9. Saya Cium Kamu Karena Panas

4.8K 828 116
                                    

Bhara terdiam selama mendapatkan penanganan. Sial sekali. Raga tak percaya dengan kualitas UKS di sekolah. Alhasil, Bhara dibawa ke rumah sakit.

Rumah sakit yang sama tempat Arayi check up, juga tempat Raga harusnya masih terdiam anteng di dalam kamar.

Anak itu mencuri pandang takut-takut.

Baik Alvela maupun Raga, keduanya terdiam bagai setan gentayangan!

Tidak ada senyum-senyumnya, auranya begitu suram.

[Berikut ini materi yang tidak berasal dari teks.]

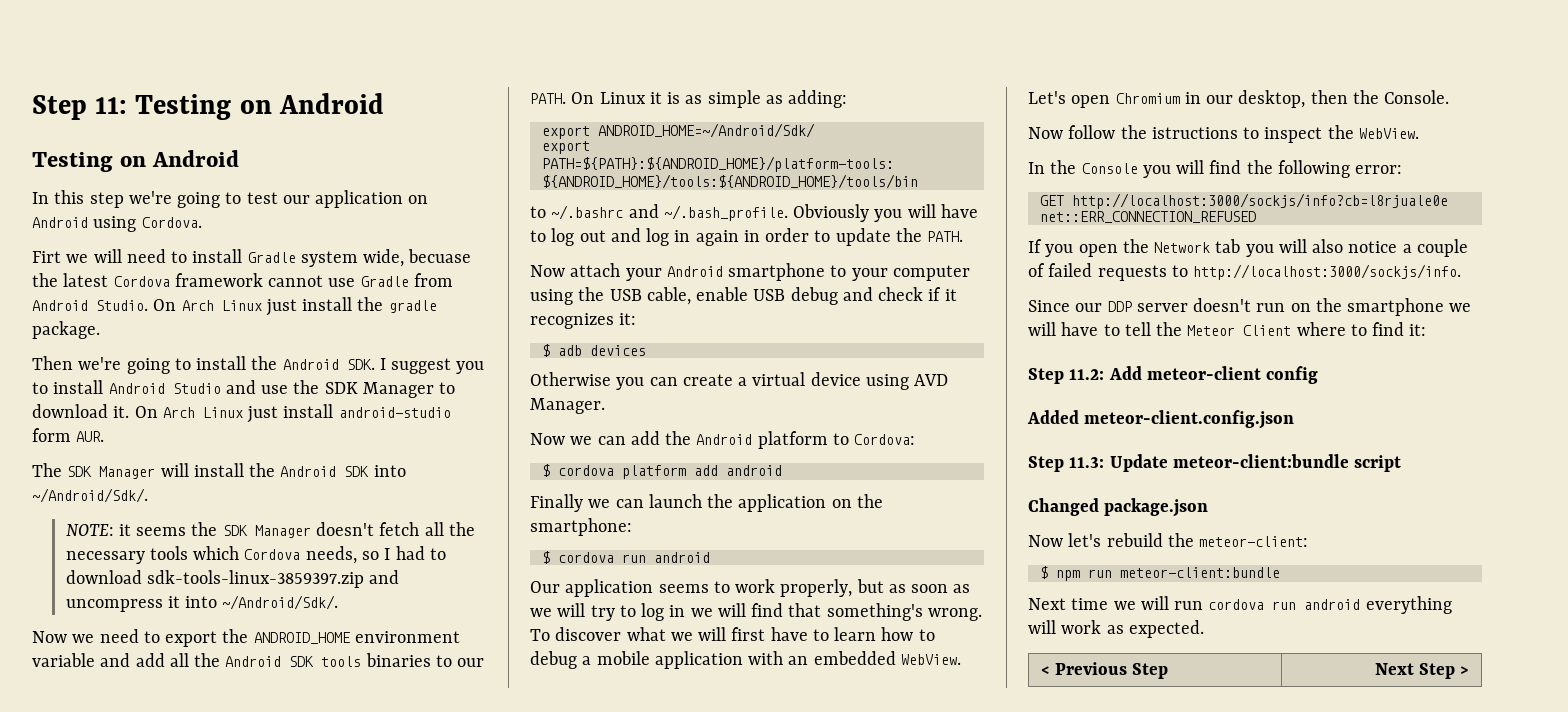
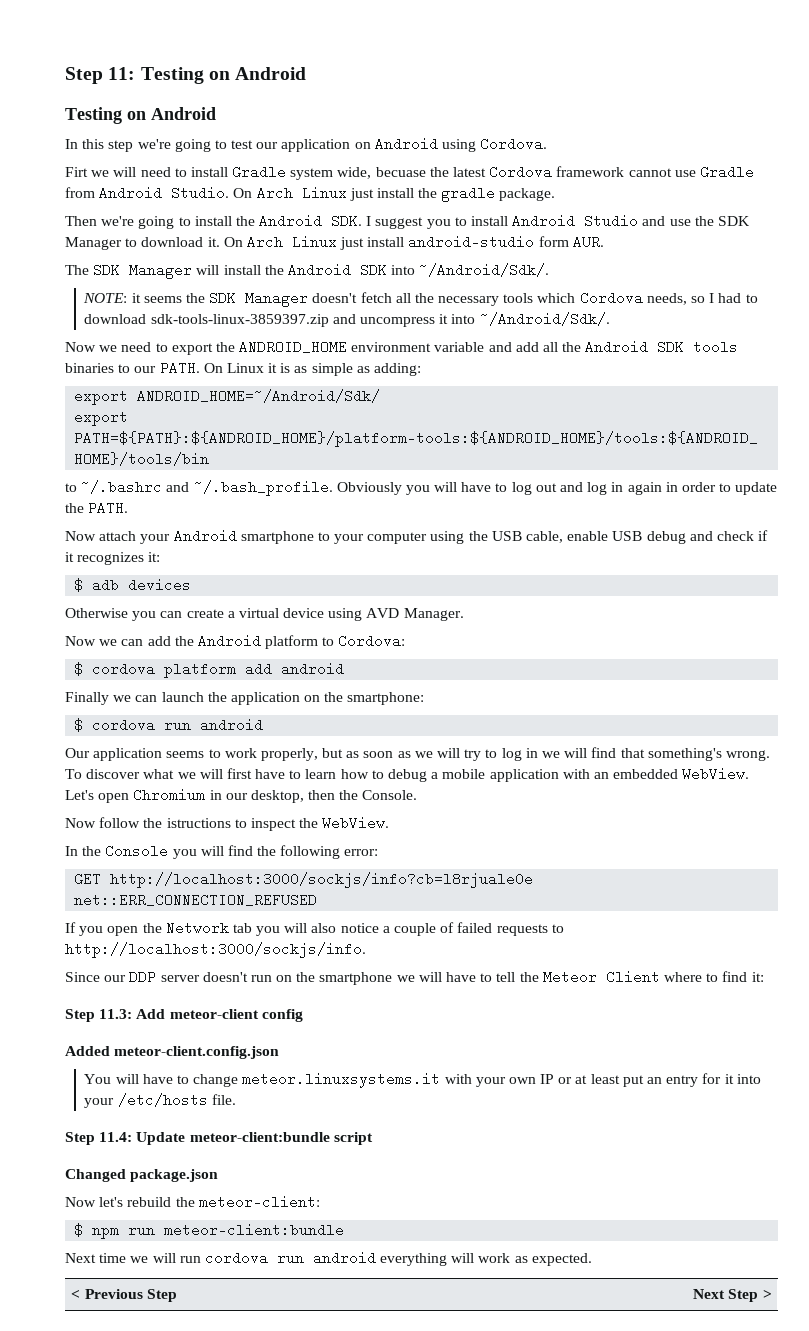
[1069,369,1105,380] 11.2: -> [99,1009,133,1019] 11.3:
[1028,456,1105,472] // Step 11.3: -> [84,1072,761,1088] [84,1093,236,1108] [65,1132,133,1145] // You will have to change meteor.linuxsystems.it with your own IP or at least put an entry for it into your /etc/hosts file. // Step 11.4:

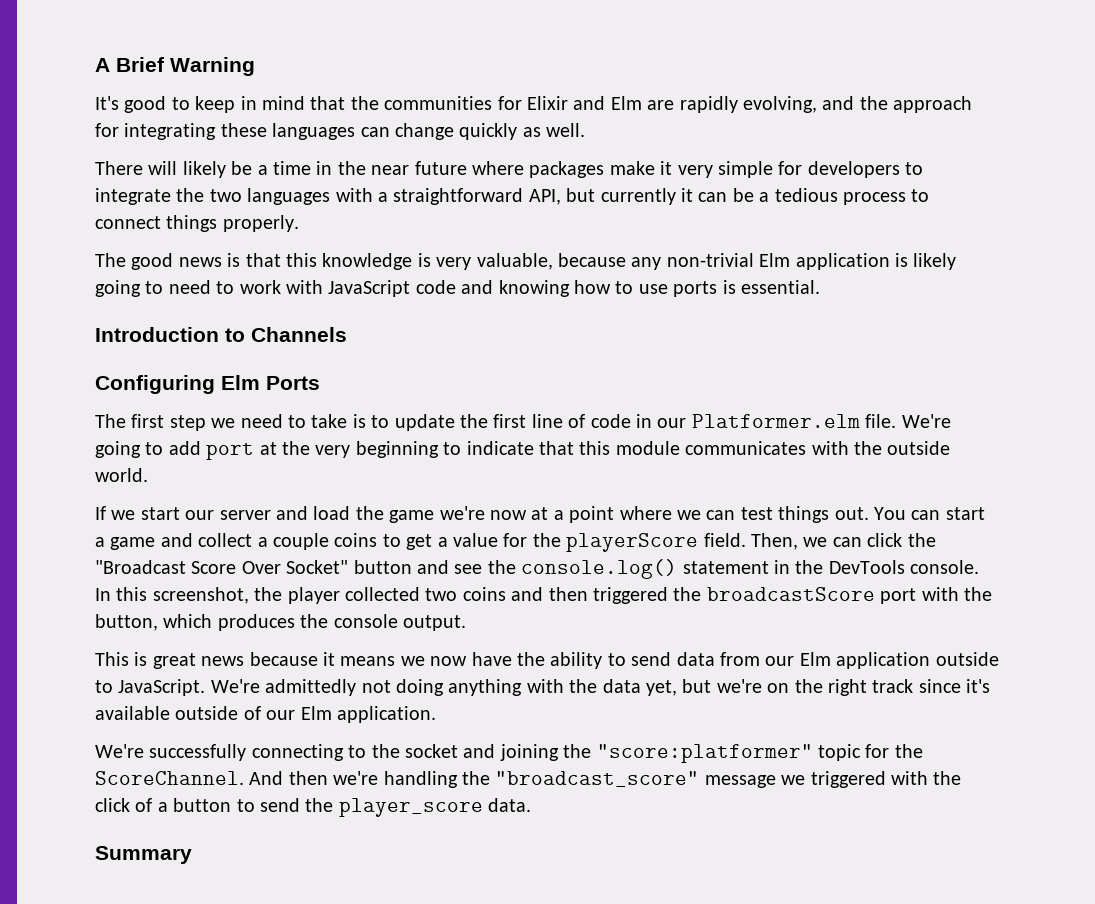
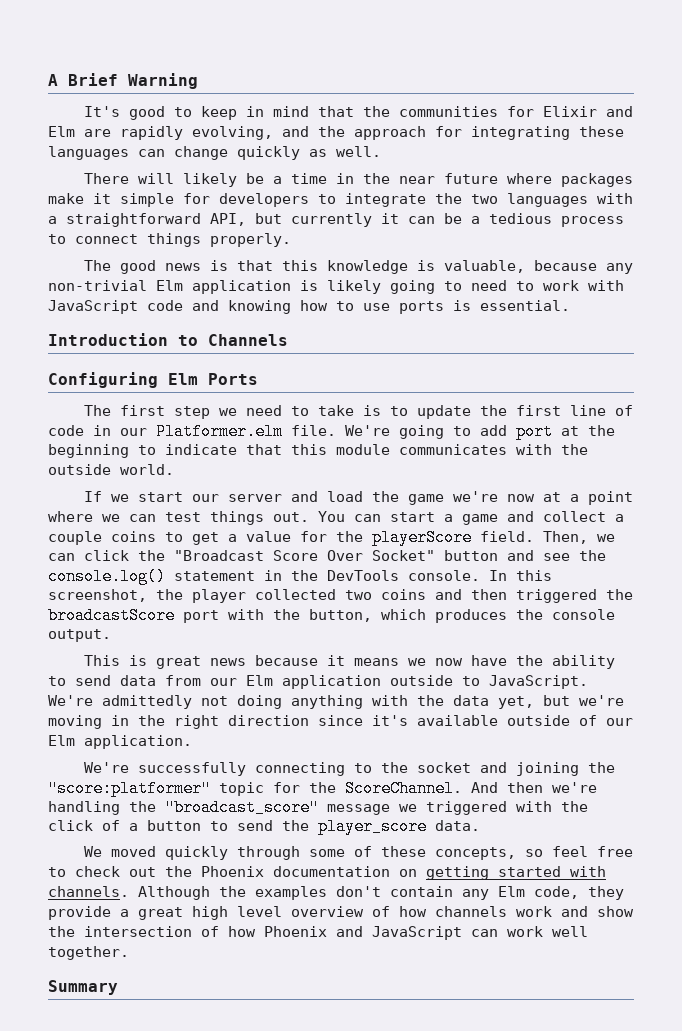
[677,165,713,178] very -> (111, 198) none
[436,257,472,270] very -> (435, 265) none
[315,445,351,458] very -> (615, 430) none
[767,683,790,693] on -> [48,715,129,729] moving in
[872,679,914,693] track -> [228,715,309,726] direction
(532, 805) none -> [83,846,633,860] [48,866,606,880] [48,886,624,900] [48,906,634,920] [48,926,588,940] [48,946,129,960] // We moved quickly through some of these concepts, so feel free to check out the Phoenix documentation on getting started with channels. Although the examples don't contain any Elm code, they provide a great high level overview of how channels work and show the intersection of how Phoenix and JavaScript can work well together.

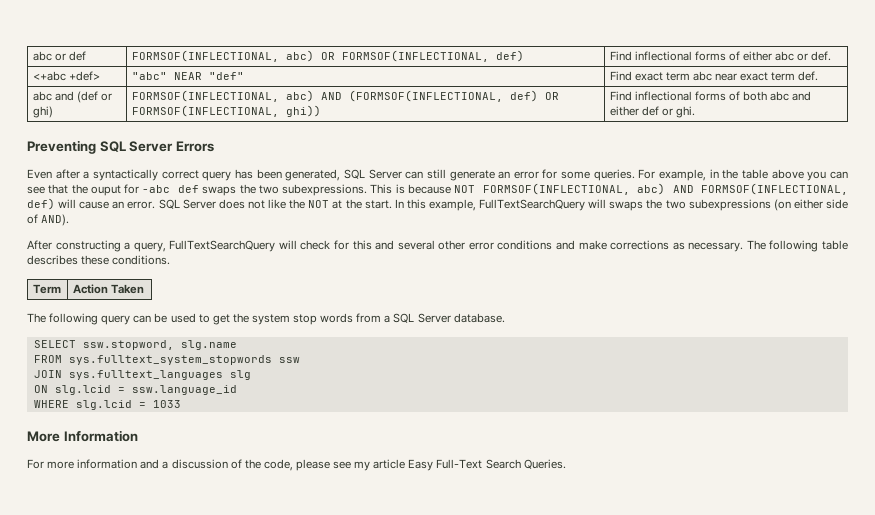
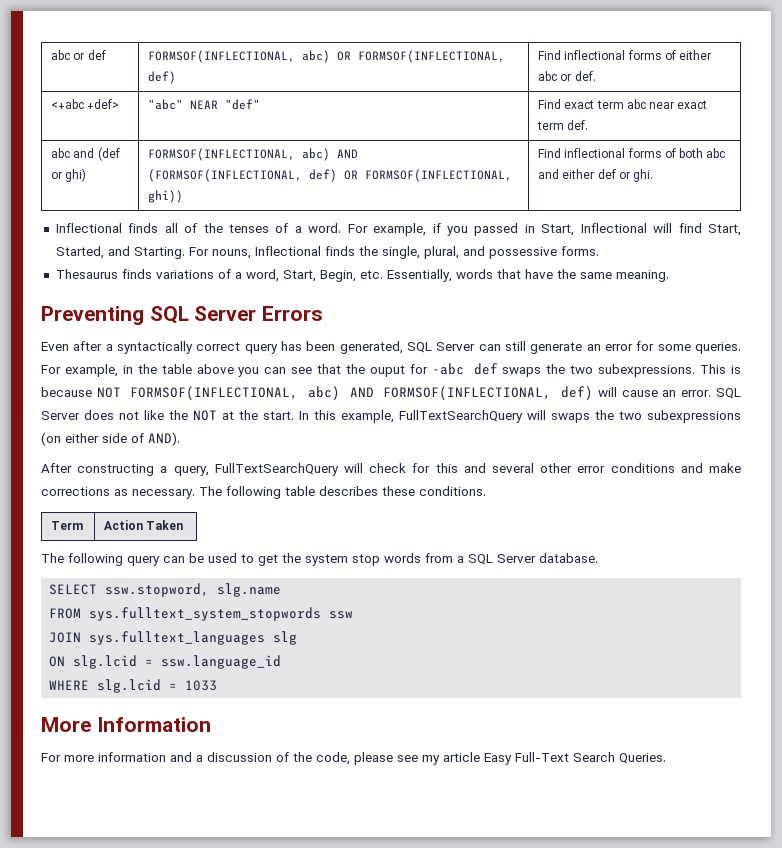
(696, 112) none -> [55,223,742,236] [55,246,599,259] [55,269,669,282] // Inflectional finds all of the tenses of a word. For example, if you passed in Start, Inflectional will find Start, Started, and Starting. For nouns, Inflectional finds the single, plural, and possessive forms. // Thesaurus finds variations of a word, Start, Begin, etc. Essentially, words that have the same meaning.

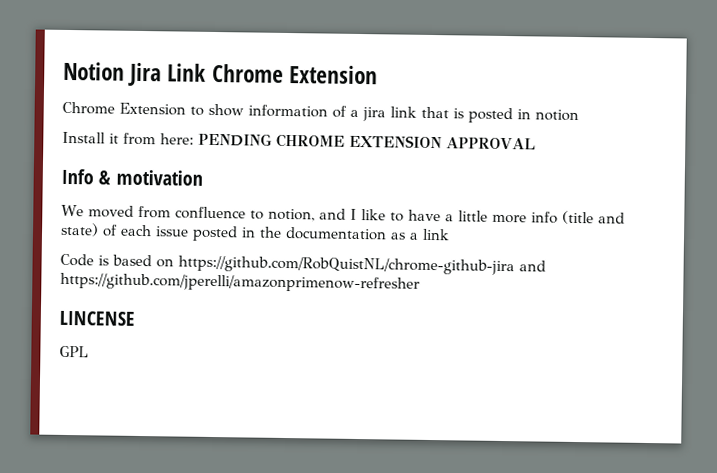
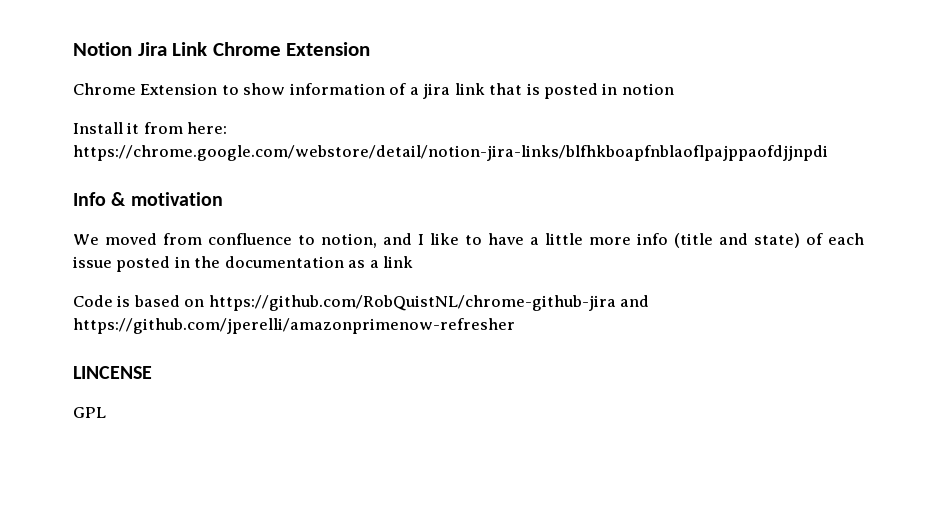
[198,132,536,150] PENDING CHROME EXTENSION APPROVAL -> [73,145,828,161] https://chrome.google.com/webstore/detail/notion-jira-links/blfhkboapfnblaoflpajppaofdjjnpdi

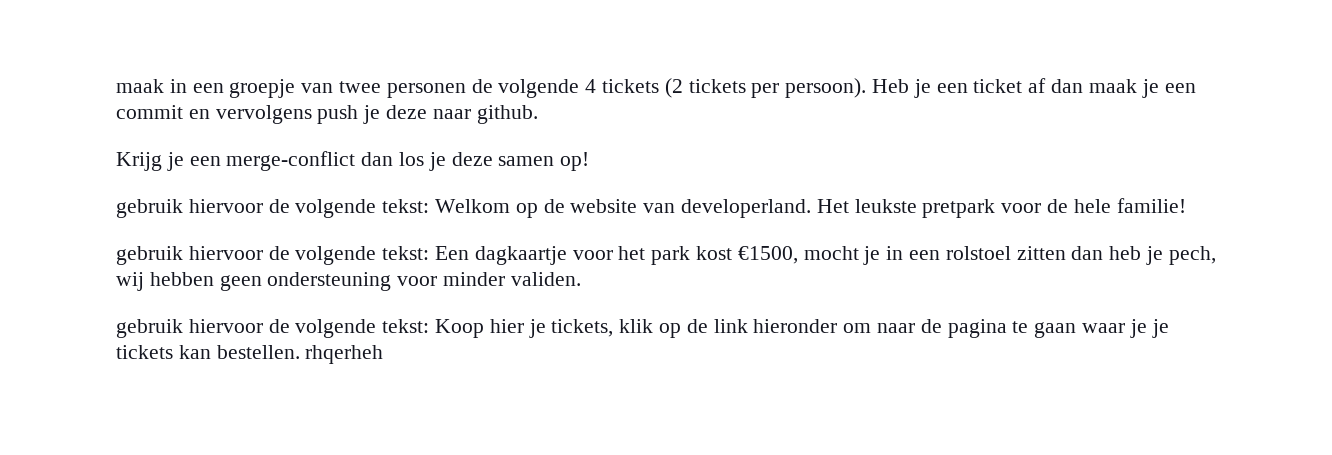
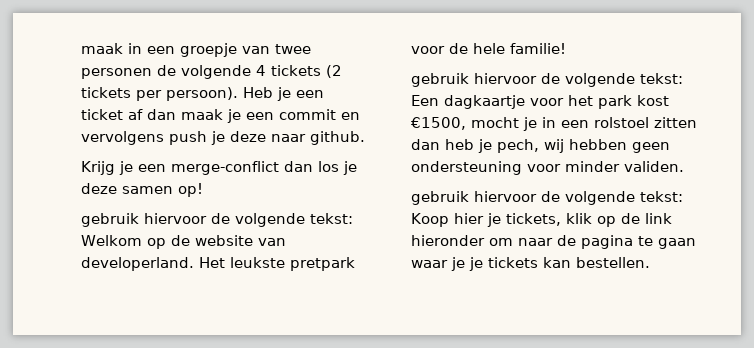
[305,345,384,364] rhqerheh -> (650, 262) none

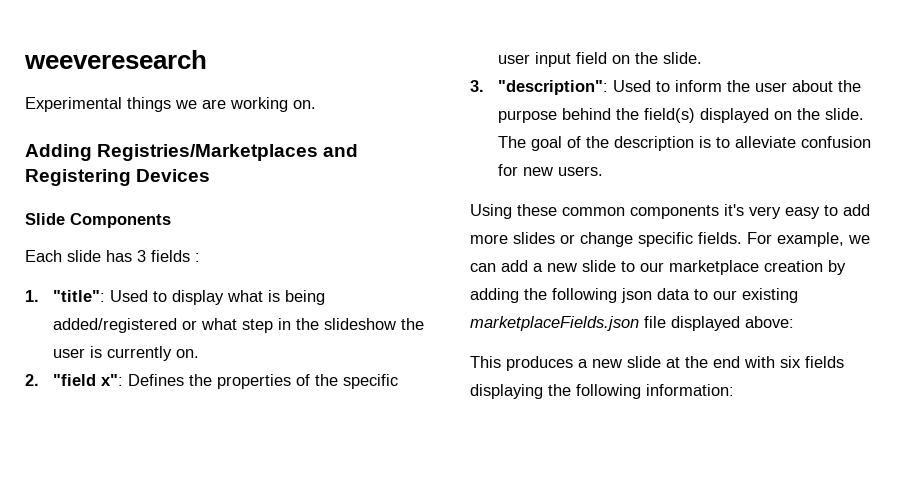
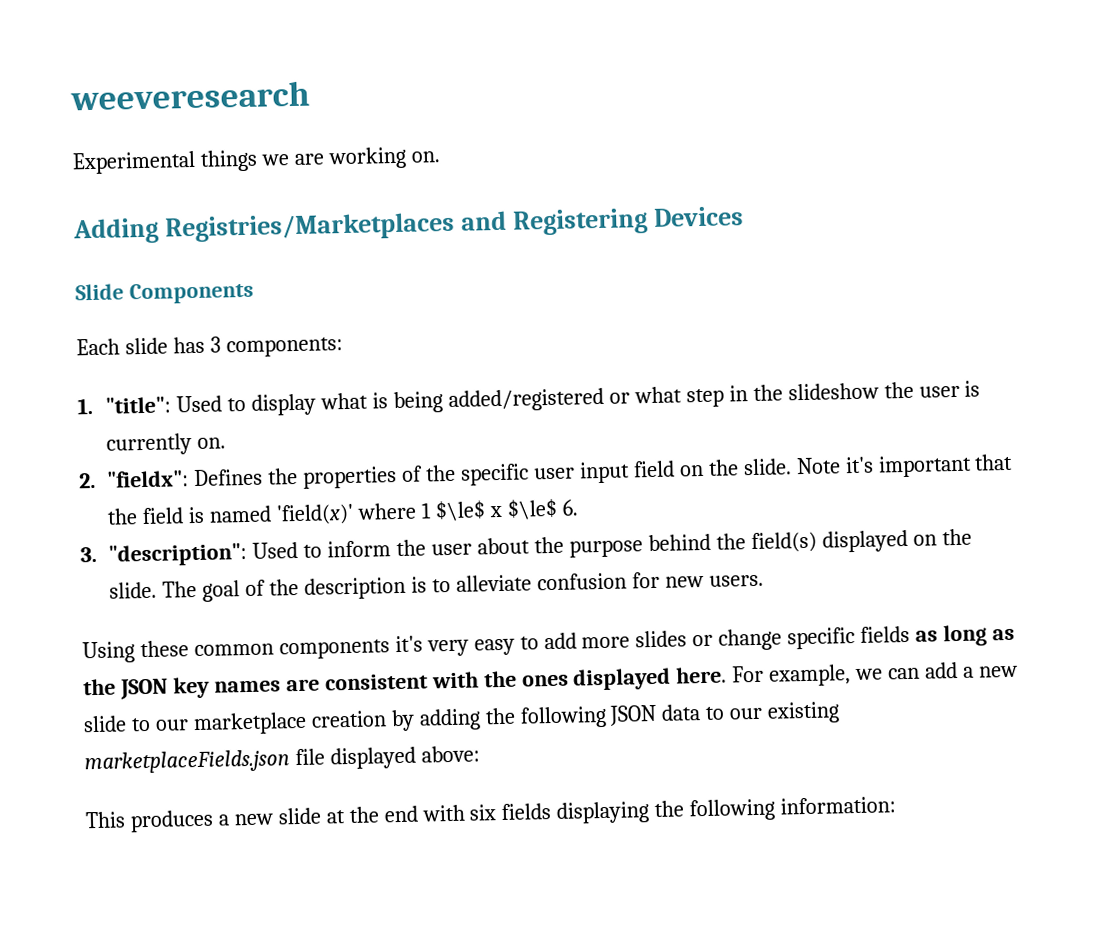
[151,250,200,262] fields : -> [225,337,343,358] components:
[53,374,124,386] "field x": -> [107,470,190,488] "fieldx":
(703, 58) none -> [795,453,1014,478] [107,498,578,526] Note it's important that the field is named 'field(x)' where 1 $\le$ x $\le$ 6.
[698,232,742,244] fields. -> [860,624,1015,647] [83,666,728,700] fields as long as the JSON key names are consistent with the ones displayed here.
[621,288,652,303] json -> [609,704,658,726] JSON

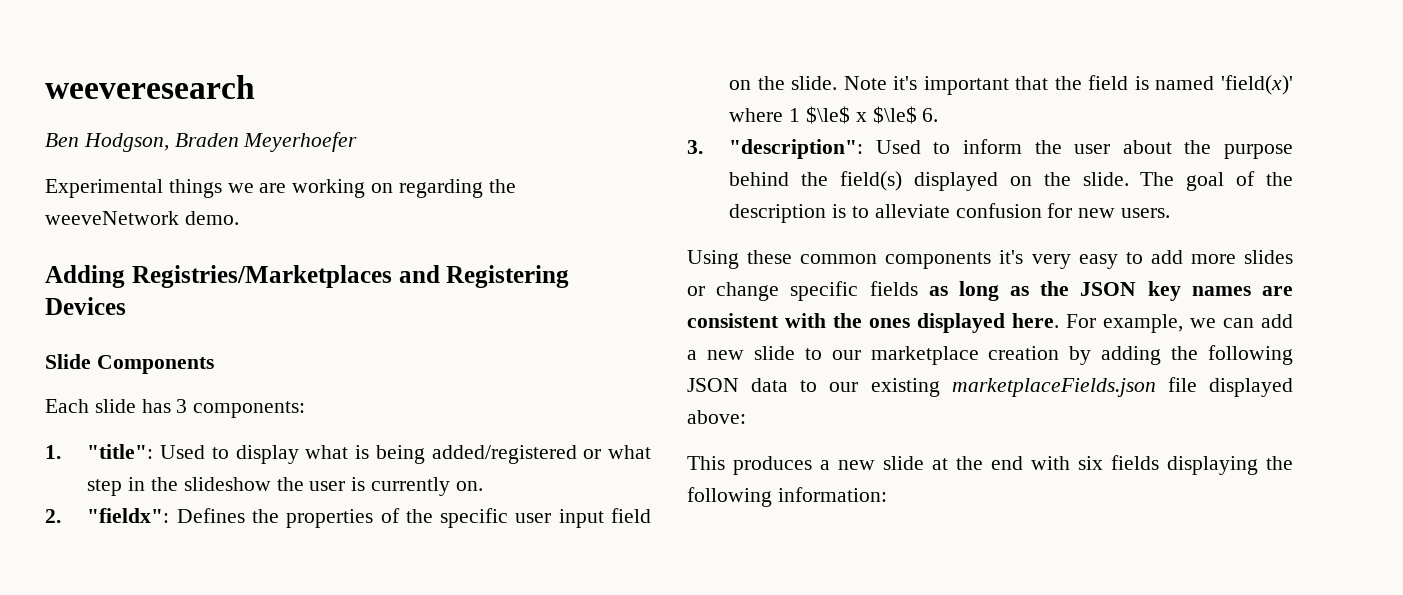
(310, 95) none -> [45,132,358,152] // Ben Hodgson, Braden Meyerhoefer
[410,151,440,163] on. -> [371,179,516,198] [45,211,239,225] on regarding the weeveNetwork demo.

"Kayak lagi di kuburan, ya." Bhara berdehem, lalu meringis saat dokter yang menangani tak sengaja menyentuh bagian yang terluka.

"Ada lagi nggak yang sakit, Bhara?" Dokter IGD itu bertanya. Sementara Bhara menggeleng.

"Om sama tante aku kayaknya lagi sakit gigi, Dok. Periksa juga, dong, tolong."

Raga mendengkus. Pria itu segera berbalik pergi dari bilik tanpa berkata apa-apa. Alvela dan Bhara yang ditinggalkan hanya melongo.

"Om kamu kenapa, Bhar?"

Bhara mengangkat bahu. "Suami Tante kayaknya cemburu gara-gara di sekolah tadi Pak Yaffi lihat-lihat Tante terus."

"Bhar, orang kayak Om kamu itu, nggak mungkin ngerasain yang namanya cemburu. Hati dia, tuh, terbuat dari campuran nikel dan batu bara. Cemburu bukan makanannya." Alvela menatap Bhara dengan sinis, seperti biasa. Keduanya memang tak pernah mencapai kata akur.

Alvela dan Bhara bagai kucing dan tikus!

"Kalau gitu, hati Tante Al terbuat dari apa? Dari jeruk bali sama jeruk keprok?"

***

Raga melangkah dengan pasti menyusuri koridor demi koridor. Dari tadi dia terdiam karena memikirkan sesuatu. Bhara sudah ia anggap seperti anak sendiri. Melihat Bhara memiliki masalah di sekolah, mau tak mau Raga merasa tergugah.

Ia tak peduli karena kali ini harus mendahului Arayi.

Tapi berkaca dari kejadian di masa lampau, masalah jangan pernah dibiarkan terendap. Harus diselesaikan secepat yang ia bisa.

Tiba di resepsionis, ia bertanya, "Pasien atas nama Praha Wima, anak Dokter Adyatama, ada di mana, Sus?"

"Maaf ...."

"Saya keluarga dari Arayi Madaharsa."

Mendengar nama Arayi disebut, perawat yang sudah familiar dengan pasien dari Dokter Adyatama itu pun mengangguk. Ia segera memberi info tempat Praha dirawat. Membantu Raga yang kini melesat dengan gagah tanpa menoleh ke kiri atau kanan.

Tiba di bangsal yang dituju, Raga mencari sejenak, lalu berhenti di depan sebuah kamar.

Ia mengetuk pintu, membukanya, dan tak mendapati siapa-siapa kecuali seorang remaja yang sedang termangu di atas ranjang.

Anak itu babak belur. Tangannya kini di-gips

"Praha." Raga memanggil. Lalu duduk di samping ranjang tanpa dipersilakan.

Praha menoleh, lalu mengernyit tak mengerti saat mendapati ada sosok pria berkacamata, bertopi, dan memakai masker memasuki kamarnya. "Om siapa?"

"Siapa saya itu nggak penting. Tapi kita persingkat saja, saya nggak ingin berada di sini lama-lama. Buang-buang waktu."

Praha semakin bingung. Sempat terpikir untuk memencet tombol darurat, namun entah kenapa justru enggan.